*TASK DETAILS*:
Hunt through the entries for the word "center" and copy each line in which it appears.

*SUPPLIED RECORDS*:
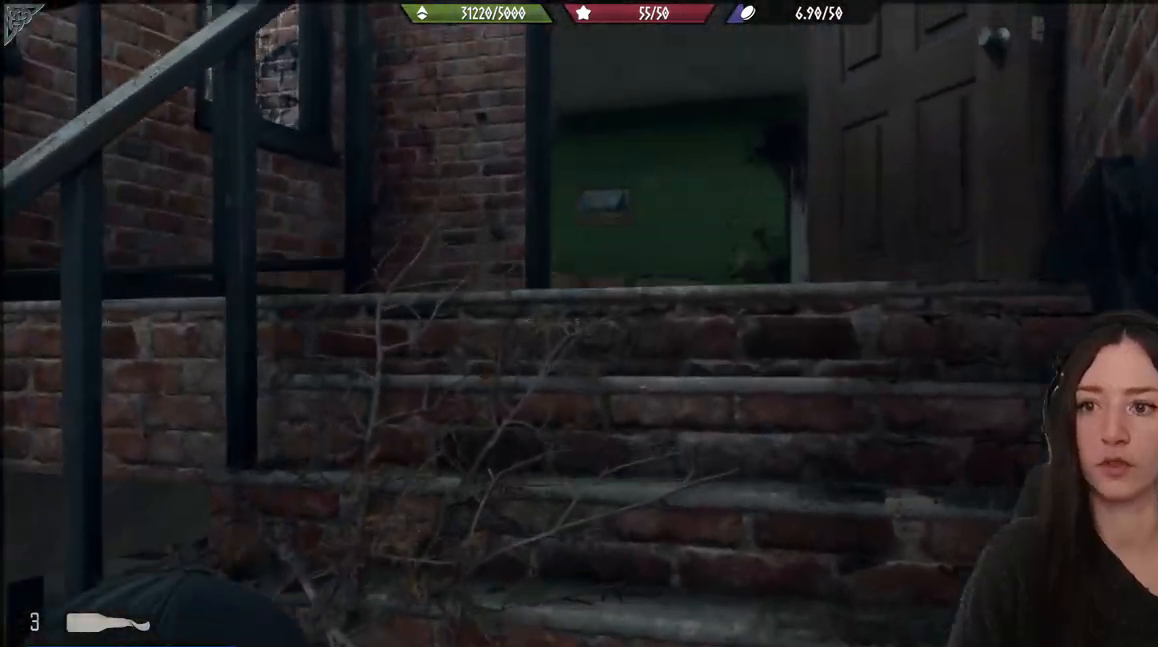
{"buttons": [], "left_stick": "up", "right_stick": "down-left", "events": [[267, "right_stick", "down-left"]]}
--
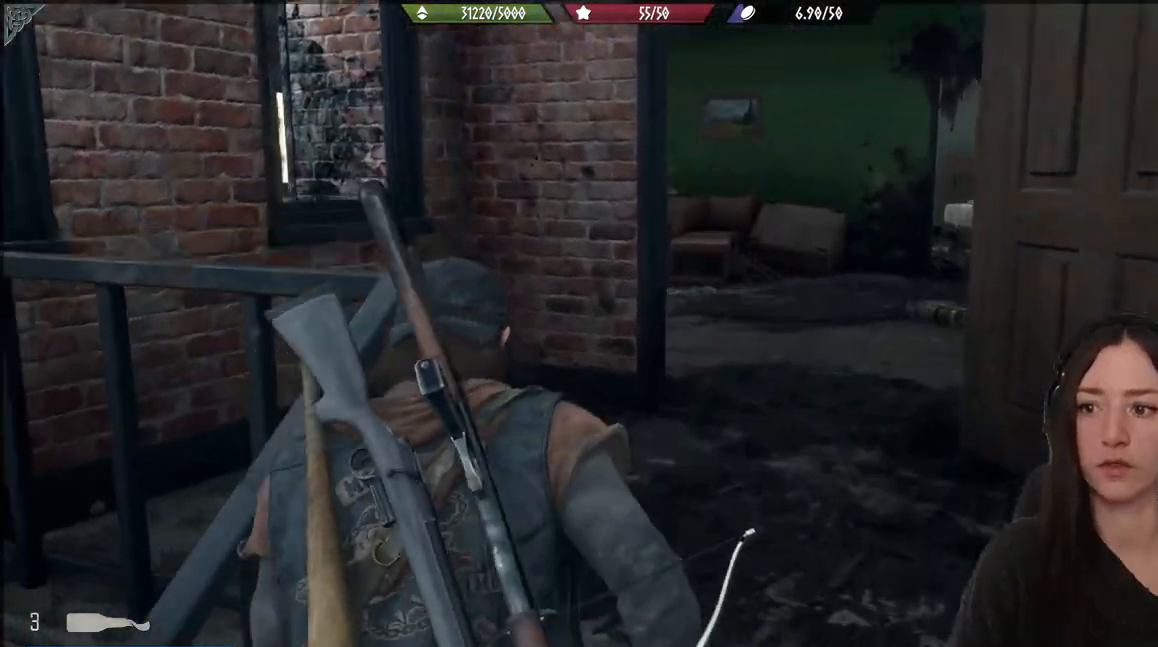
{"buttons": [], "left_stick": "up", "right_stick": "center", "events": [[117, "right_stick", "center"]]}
---
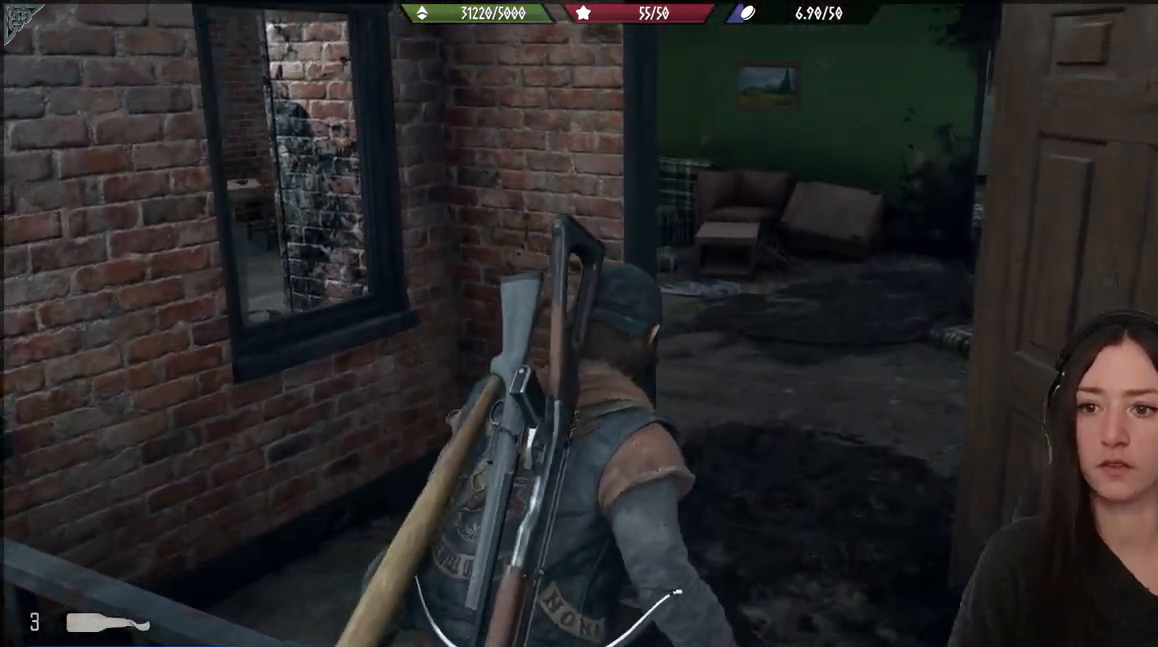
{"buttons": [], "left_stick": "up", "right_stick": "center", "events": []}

*ANSWER TO THIS TASK*:
{"buttons": [], "left_stick": "up", "right_stick": "center", "events": [[117, "right_stick", "center"]]}
{"buttons": [], "left_stick": "up", "right_stick": "center", "events": []}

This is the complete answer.